Liverpool could face a local lockdown even as people in nearby cities go to restaurants and schools as normal under the government’s plans.
Speaking earlier on Friday, Prime Minister Boris Johnson said that rather than the whole country going into lockdown to halt the spread of coronavirus, future lockdowns would be local.
He said: “I know that it will be hard going for people affected by these local measures.
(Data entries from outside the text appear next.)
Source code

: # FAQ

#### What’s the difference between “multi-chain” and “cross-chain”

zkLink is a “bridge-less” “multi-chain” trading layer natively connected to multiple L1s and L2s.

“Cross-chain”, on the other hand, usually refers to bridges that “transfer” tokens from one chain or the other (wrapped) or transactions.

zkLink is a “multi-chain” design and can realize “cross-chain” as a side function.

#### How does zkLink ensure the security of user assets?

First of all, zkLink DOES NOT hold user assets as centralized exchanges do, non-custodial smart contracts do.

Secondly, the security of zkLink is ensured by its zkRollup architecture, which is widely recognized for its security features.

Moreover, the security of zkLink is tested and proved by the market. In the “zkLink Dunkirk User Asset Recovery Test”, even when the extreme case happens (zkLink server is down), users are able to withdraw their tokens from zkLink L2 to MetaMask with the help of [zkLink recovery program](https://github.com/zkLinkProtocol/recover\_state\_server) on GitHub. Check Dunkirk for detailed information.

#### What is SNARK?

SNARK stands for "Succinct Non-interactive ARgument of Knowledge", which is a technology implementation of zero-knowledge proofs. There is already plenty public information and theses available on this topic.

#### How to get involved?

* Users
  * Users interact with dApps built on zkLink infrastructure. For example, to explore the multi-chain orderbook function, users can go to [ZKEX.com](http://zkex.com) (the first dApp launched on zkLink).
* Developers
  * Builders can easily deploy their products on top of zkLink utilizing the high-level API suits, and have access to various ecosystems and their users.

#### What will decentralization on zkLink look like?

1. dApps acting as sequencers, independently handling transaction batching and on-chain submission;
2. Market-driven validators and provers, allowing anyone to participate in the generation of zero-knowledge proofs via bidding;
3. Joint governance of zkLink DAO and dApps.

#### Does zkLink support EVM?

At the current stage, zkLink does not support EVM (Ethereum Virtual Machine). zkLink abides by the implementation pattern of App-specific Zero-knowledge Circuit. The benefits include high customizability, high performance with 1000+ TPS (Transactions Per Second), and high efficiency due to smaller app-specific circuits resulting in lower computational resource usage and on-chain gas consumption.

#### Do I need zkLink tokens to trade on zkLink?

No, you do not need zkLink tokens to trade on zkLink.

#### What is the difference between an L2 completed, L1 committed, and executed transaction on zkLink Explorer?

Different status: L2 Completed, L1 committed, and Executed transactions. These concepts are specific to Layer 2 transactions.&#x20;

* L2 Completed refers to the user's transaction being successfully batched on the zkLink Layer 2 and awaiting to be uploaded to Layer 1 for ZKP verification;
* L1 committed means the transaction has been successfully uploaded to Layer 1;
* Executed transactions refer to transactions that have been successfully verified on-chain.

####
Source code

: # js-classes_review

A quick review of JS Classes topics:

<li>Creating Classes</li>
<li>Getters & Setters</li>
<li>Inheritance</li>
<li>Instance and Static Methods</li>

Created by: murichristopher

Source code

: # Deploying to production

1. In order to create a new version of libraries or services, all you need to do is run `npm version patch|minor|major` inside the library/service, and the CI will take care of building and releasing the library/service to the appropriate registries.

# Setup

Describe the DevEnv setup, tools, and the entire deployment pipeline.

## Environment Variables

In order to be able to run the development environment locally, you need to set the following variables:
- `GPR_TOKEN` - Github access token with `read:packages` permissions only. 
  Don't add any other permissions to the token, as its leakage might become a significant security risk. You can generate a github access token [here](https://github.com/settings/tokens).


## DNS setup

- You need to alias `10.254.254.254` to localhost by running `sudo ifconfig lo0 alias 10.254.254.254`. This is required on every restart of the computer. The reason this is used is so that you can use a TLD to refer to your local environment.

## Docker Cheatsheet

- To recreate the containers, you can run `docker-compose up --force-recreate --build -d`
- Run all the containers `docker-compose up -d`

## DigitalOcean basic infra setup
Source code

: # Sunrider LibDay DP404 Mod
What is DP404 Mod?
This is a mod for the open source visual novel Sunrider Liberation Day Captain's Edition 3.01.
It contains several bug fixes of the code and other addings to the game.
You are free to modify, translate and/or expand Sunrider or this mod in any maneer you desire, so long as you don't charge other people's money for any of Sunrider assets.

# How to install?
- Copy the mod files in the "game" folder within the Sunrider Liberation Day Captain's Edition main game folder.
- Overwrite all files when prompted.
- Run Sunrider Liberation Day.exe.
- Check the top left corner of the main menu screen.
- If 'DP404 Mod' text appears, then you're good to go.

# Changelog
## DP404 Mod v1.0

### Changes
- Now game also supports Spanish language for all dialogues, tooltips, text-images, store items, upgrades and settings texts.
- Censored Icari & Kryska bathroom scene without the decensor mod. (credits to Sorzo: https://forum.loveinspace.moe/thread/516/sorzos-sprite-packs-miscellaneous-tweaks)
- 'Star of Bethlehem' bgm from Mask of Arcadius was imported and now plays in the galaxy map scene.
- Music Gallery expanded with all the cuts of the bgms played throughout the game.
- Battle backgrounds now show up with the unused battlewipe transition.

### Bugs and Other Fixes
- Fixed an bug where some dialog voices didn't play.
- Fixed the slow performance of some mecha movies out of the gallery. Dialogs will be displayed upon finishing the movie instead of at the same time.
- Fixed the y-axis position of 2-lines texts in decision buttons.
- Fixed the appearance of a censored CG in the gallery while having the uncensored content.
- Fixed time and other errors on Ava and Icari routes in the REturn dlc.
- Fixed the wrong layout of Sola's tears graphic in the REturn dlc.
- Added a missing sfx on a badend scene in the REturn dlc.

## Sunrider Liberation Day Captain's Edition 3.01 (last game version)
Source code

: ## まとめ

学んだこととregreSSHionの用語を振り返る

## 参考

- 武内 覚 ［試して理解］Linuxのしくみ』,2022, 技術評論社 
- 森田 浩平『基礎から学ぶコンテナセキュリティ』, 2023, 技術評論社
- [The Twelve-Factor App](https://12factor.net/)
It isn’t easy, and for some it may seem unjust that people just a short distance away can live their lives closer to normal.
“But it has to be right that we take local action in response to local outbreaks – there is no point shutting down a city in one part of the country to contain an outbreak in another part of the country.”
A local lockdown has already been enforced in Leicester, with restrictions due to relax next week.
But in future, both local councils and the Westminster government will have more powers to silence city streets.
How a local lockdown could be triggered
The risk of an outbreak will be measured in a number of ways, but some of the warning signs include a rise in deaths (mortality data), a jump in calls to the NHS reporting Covid-19 style symptoms, an increase in hospital admissions and the NHS’ own data collected from its Test and Trace system which specifically tries to follow the spread of coronavirus.
The outbreaks could range from individual cases of Covid-19 to “clusters” where a number of cases appear in a common setting, sometimes without any obvious link.
The lockdown that follows is likely to reflect the patterns that have emerged from this data.
What a local lockdown could look like
Local authorities like Liverpool Council will be able to close pubs and cafes, shut parks and cancel events like weddings.
But the national government could also intervene, either to support the local authority or take over if the outbreak is out of control.
This is what a local lockdown could look like, from least to strictest measures, according to the latest government guidance:
Public health posters
At the mild end, a local lockdown could involve lots more reminders to wash your hands, and wear face coverings.
These messages could be targeted at communities directly affected by the outbreak.
There may be more opportunities to get tested, and people in the local area may be asked to take a test even if they don’t have any symptoms – for example, students in a shared house where one person has the virus, or members of staff in a workforce that is similarly affected.
Regular business inspections
Businesses can expect to be regularly inspected and certain venues can be closed down if necessary.
These include shops, cafes, gyms, recreation centres, offices, labs and warehouses.
Special support for those shielding
There may be special support for those most vulnerable and continuing to shield in certain areas, rather than the blanket measures taken up till now.
Sporting events, concerts, weddings and religious services could be cancelled, even as elsewhere in the country they can go ahead.
Parks, playgrounds, beaches, outdoor swimming pools and other public spaces could be closed.
Schools partially shut or fully closed
Schools could be closed completely, except for vulnerable children and key worker families, or partially closed so that only the students with the most urgent need can attend.
Transport systems such as Merseyrail could be shut down for all but key workers.
What Liverpool Council says about local lockdowns
Liverpool Council has welcomed new powers to enforce local lockdowns as it says it is keeping a “close eye” on the data in areas of the south of the city where there have been spikes in cases.
Clusters of infections of young people in various parts of the south of the city caused concern last week and Liverpool’s director of public health, Matt Ashton, said the new powers would help councils act on a very localised basis to tackle outbreaks when necessary.
Mr Ashton said: “As we move into the next phase of tackling the virus, it is really important that we are able to act quickly on a very local basis to stop the spread of outbreaks and put in place appropriate measures. We have the local knowledge, expertise and networks that are needed.
“Identifying local flare ups will get faster as the quality and speed of the data that we are getting improves, and people will see testing stations popping up now and again near their house in the coming months as we seek to control the spread. These new measures will also help us.
“Our strong and effective relationships with schools, care homes, hospitals, businesses, and wider voluntary, community and faith sector is already providing us with fantastic intelligence which is helping greatly in our response.”